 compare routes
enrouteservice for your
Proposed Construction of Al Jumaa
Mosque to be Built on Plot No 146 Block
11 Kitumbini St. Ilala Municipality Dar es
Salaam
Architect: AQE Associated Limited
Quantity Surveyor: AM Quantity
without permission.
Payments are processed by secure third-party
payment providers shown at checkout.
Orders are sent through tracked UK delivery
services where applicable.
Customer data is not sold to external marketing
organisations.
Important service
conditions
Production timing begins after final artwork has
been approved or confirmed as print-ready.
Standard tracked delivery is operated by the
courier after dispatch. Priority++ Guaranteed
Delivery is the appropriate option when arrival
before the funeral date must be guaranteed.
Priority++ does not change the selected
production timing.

+++

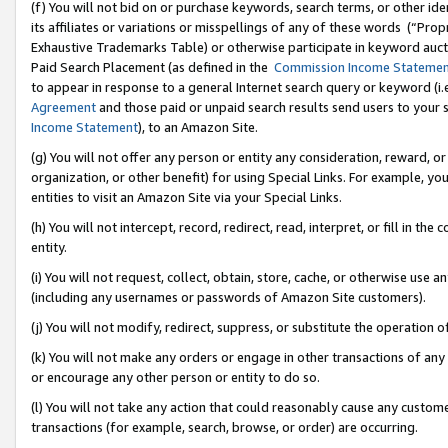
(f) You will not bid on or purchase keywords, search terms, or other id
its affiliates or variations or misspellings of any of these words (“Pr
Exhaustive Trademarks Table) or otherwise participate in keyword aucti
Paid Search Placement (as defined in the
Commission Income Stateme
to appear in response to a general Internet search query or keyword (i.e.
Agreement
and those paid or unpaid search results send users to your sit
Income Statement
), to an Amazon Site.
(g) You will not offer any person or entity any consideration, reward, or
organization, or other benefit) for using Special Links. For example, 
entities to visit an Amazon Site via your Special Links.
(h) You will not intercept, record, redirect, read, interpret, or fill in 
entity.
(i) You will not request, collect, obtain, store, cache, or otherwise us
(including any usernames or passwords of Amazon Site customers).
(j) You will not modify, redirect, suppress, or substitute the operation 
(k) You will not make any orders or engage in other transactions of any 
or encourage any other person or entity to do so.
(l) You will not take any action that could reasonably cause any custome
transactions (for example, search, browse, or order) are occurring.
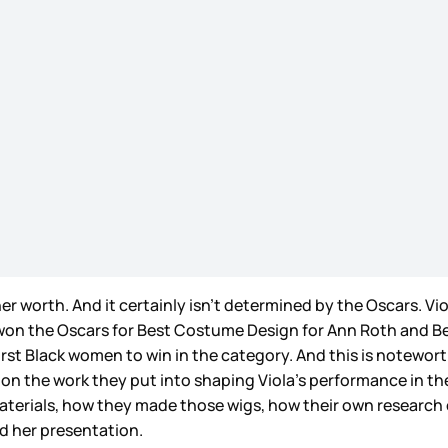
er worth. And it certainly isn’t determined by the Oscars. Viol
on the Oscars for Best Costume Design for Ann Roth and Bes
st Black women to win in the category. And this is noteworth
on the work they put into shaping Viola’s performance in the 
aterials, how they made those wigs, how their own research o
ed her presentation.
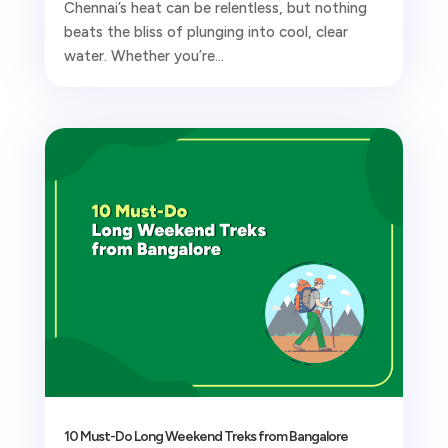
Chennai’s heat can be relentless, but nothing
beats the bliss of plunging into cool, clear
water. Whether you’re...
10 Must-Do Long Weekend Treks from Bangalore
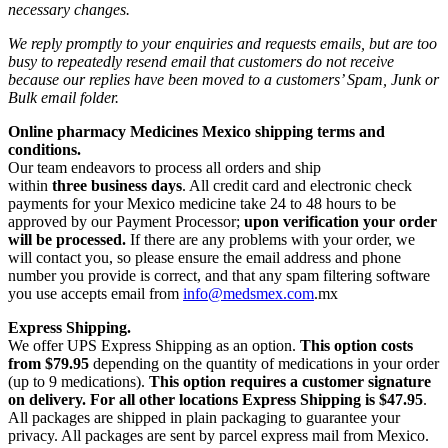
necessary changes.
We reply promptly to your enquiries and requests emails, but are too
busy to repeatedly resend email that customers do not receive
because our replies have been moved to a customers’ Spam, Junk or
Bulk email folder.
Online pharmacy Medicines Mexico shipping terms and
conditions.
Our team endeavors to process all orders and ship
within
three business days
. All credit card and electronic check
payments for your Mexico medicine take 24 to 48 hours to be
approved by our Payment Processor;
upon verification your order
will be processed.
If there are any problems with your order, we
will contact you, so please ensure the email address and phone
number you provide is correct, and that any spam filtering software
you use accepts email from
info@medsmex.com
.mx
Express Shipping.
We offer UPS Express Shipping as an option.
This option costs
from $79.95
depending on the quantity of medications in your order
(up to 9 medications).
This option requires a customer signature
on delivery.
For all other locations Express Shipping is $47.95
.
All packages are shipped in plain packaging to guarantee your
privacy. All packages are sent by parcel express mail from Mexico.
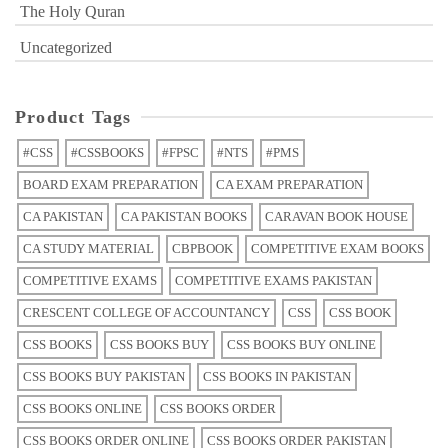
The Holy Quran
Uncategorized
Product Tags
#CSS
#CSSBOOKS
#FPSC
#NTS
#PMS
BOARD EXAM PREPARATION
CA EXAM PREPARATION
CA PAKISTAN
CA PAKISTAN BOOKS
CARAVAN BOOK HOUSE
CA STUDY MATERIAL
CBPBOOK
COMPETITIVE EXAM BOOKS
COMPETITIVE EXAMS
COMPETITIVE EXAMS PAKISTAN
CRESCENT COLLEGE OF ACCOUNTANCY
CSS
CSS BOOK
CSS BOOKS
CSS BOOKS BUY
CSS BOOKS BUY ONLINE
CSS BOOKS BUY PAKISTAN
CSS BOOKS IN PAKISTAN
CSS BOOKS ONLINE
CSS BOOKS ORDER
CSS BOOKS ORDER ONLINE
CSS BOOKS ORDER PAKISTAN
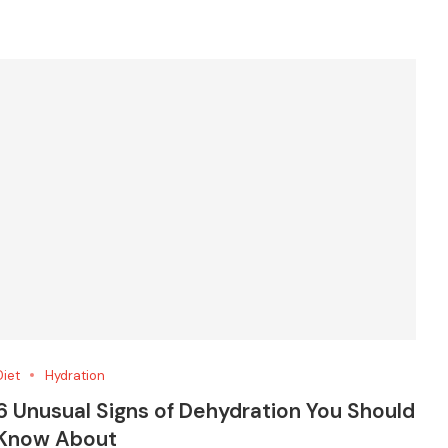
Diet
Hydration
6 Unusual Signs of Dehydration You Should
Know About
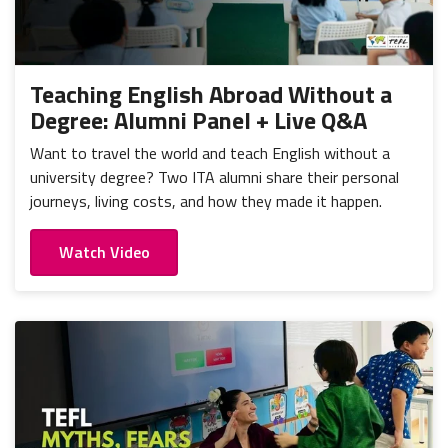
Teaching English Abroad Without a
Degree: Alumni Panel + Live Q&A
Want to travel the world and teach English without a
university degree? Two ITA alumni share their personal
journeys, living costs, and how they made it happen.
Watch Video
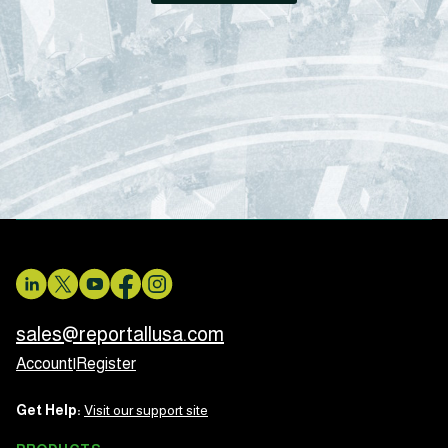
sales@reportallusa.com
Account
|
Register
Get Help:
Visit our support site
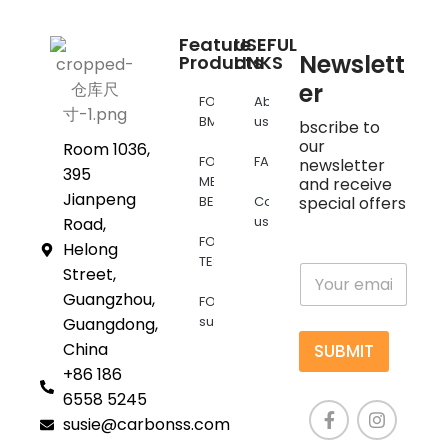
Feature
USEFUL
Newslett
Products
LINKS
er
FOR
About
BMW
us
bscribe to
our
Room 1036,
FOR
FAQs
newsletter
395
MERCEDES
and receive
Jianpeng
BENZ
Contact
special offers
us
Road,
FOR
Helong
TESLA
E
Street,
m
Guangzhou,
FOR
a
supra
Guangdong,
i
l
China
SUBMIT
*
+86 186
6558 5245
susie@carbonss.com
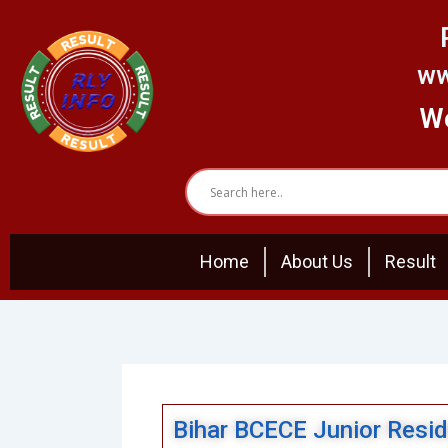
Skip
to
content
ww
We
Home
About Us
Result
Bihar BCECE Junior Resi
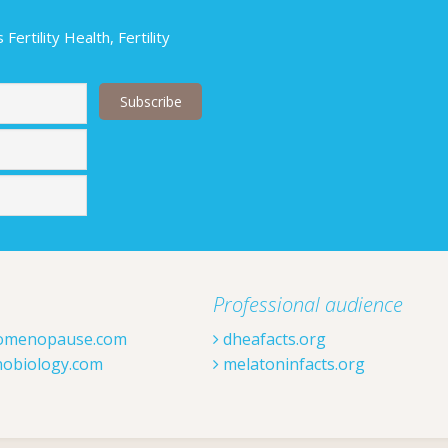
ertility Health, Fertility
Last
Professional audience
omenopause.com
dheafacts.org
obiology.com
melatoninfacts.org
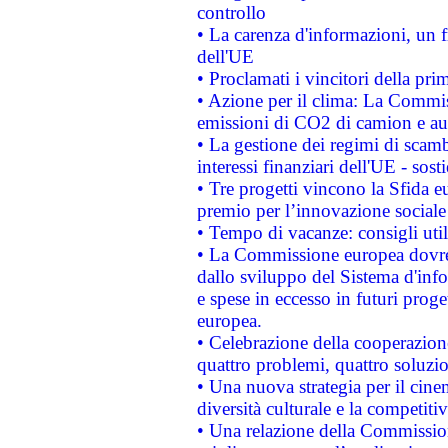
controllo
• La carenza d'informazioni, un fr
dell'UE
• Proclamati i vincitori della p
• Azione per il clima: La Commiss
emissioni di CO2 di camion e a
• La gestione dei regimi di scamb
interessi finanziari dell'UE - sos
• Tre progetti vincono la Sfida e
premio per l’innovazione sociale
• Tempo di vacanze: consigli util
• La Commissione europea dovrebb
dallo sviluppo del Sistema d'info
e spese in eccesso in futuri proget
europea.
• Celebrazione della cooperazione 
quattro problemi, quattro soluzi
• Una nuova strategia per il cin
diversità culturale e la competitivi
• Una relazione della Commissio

+++

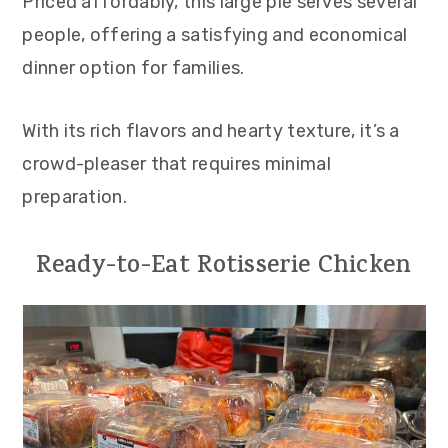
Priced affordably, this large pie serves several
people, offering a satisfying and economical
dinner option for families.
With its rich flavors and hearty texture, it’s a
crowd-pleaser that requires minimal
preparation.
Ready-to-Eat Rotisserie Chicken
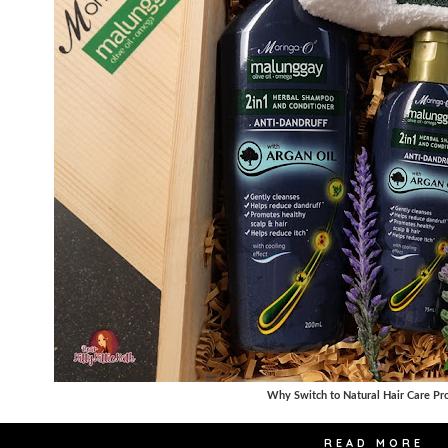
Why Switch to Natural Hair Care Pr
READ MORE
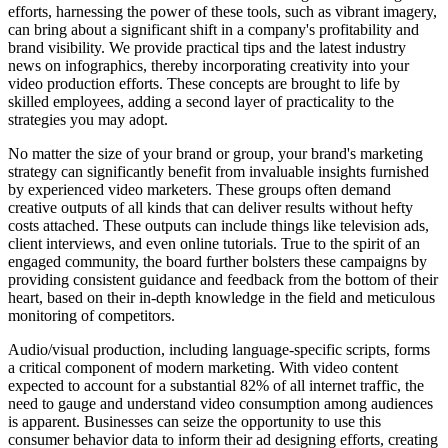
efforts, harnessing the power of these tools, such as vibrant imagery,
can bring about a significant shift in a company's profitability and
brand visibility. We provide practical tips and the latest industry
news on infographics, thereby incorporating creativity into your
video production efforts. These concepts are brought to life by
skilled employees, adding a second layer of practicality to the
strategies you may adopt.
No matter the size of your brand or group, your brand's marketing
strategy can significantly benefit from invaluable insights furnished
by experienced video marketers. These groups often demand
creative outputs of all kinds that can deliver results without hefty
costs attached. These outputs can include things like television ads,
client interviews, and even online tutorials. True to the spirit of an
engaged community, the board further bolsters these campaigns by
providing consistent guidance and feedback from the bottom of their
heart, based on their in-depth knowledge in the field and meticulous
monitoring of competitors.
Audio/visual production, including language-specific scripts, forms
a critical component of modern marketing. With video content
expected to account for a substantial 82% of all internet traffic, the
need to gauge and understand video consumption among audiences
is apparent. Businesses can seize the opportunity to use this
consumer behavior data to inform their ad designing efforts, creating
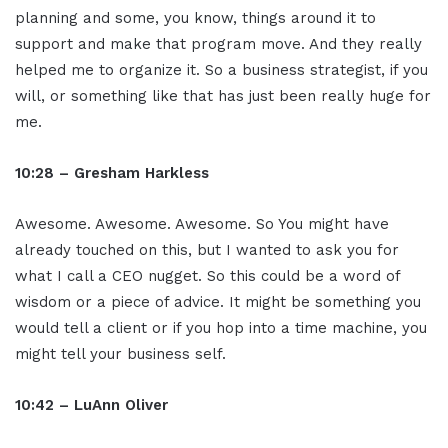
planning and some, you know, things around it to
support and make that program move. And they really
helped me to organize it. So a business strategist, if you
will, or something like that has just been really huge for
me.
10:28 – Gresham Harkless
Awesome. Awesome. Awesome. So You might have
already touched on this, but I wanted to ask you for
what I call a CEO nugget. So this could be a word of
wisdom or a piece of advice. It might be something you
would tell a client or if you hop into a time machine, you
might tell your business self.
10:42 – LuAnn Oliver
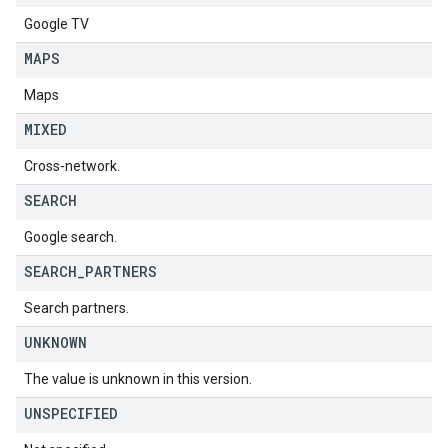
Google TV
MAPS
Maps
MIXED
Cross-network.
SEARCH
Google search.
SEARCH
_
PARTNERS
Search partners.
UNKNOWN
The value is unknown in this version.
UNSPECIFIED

+++

▸ **Job item**
Report how many lines of the entries above contain the word "tell", giving the number by itself.

▸ **Output below**
2